Last quarter, organizations that reported data breaches only used encryption around four percent of the time to further safeguard data, a report found.
On Wednesday, data protection solutions firm SafeNet released its Breach Level Index report (PDF) for the second quarter of 2014, which examined 237 disclosed breaches worldwide. The incidents, which left 175 million customer records of “personal and financial information” exposed, included major breaches like those hitting eBay (145 million records) and the Montana Department of Public Health and Human Services (1.3 million people).
The report revealed that, among the breaches, encryption was only used in 10 out of the 237 incidents. Furthermore, only two incidents were classified as “secure breaches,” meaning strong encryption, authentication solutions or key management “rendered the data useless,” the report said.
The Q2 2014 report marks the first time that SafeNet noted the incidence of encryption during breaches.
Of note, the sector hit hardest by breaches last quarter, between April and June, was the retail industry, where 83 percent of records (or over 145 million records) were lost or stolen.

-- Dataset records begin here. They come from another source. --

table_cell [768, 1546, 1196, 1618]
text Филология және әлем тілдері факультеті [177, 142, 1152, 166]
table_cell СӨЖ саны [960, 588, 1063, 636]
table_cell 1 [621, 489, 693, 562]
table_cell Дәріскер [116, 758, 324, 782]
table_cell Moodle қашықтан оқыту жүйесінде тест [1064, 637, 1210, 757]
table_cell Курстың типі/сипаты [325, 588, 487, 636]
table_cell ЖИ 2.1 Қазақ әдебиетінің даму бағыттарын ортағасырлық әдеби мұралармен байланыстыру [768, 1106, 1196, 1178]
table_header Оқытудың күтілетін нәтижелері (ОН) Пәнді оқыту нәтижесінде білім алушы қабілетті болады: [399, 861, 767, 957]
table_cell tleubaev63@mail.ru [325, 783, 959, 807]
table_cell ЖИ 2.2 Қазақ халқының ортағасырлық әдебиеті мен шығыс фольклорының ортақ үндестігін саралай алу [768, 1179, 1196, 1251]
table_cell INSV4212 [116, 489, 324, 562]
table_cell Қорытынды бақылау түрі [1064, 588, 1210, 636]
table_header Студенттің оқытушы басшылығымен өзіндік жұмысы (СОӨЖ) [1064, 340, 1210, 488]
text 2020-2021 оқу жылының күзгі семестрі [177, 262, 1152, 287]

Next in line was the government sector, which accounted for 11 percent of impacted records (over 19 million) in Q2.
On Wednesday, Tsion Gonen, chief strategy officer for SafeNet, told SCMagazine.com in an interview that, since the company began publishing the BLI report (now in its third quarter), the presence of encryption at companies has remained “static.”
Just one incident, for instance, where millions of unencrypted records are exposed, can overshadow smaller breaches where companies may have encrypted a lost or stolen laptop or devices, he explained.
Gonen does believe, however, that more companies will be forced to take up the security measure, as the costs and other consequences of breaches continue to climb.
“We don't see any significant increase in these [encryption] numbers as far as percentage,” Gonen said of the past year, later adding that he still expected to see a shift in behavior.
“I think we will see more encryption [being used]. We'll see companies doing more whether they like it or not,” Gonen said.
Accompanying the BLI report was a customer sentiment survey (PDF) which highlighted consumer attitudes about breaches. The study compiled responses from over 4,500 people in the U.S., UK, Germany, Japan and Australia, where 15 percent of individuals said they would “never again” shop or do business with a company experiencing a breach. Twenty-three percent of respondents said their patronage would be “very unlikely” after such an occurrence.
[An earlier version of this article incorrectly stated that encryption was used in 23 percent of data breach incidents.]